Two: the unfound-equals-secure fallacy. We had a pen test and nothing was found is not the same as we are secure. Pen tests are time-boxed and scope-limited. They tell you what was findable by a competent team in two to three weeks against an agreed scope. They do not tell you what would be findable by a determined attacker over six months with broader scope. The good firms will say this on page one. The cheap firms will not.

Three: the once-a-year fallacy. An annual pen test made sense when the estate changed slowly and the threat model changed slower. Modern estates change weekly. Modern threats change daily. The good firms now sell some combination of focused annual deep-dive testing, continuous discovery and validation, and event-triggered testing around significant change. Customers who are still buying one big test a year are buying a product that has aged badly.

What I would like to see in 2026

Three changes I would push for.

Report formats that put structural findings on page one. The heatmap should be on page three, after the attack narrative and the structural risks. The reordering would, by itself, change a great deal of subsequent conversation.

Customer maturity tracking. The good firms have always known which of their customers were getting better year-on-year. They have not always said so to the customer. They should. A pen test report that, for a returning customer, opens with here is what changed since last year, and here is what did not would be more useful than most.
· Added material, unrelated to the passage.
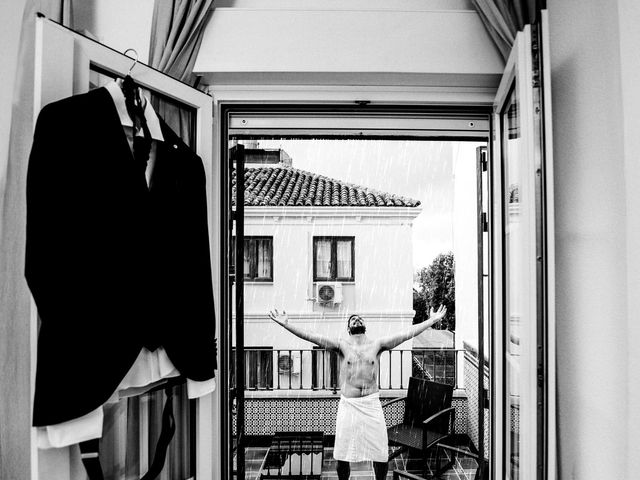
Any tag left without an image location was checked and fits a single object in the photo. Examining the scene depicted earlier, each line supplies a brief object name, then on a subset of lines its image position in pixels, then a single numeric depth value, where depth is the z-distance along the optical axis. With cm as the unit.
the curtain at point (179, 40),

Methodology evidence. I would like the report to include, as an appendix, an honest statement of methodology and tooling — including any AI-assisted components — so that the customer can ask informed questions. The CREST methodology framework already supports this. Most firms do not yet take advantage of it. They should.

One sentence

A pen test in 2025 is no longer a verdict on your security; it is a structured conversation about what your security is currently optimised for, and what it has stopped seeing. Read it accordingly.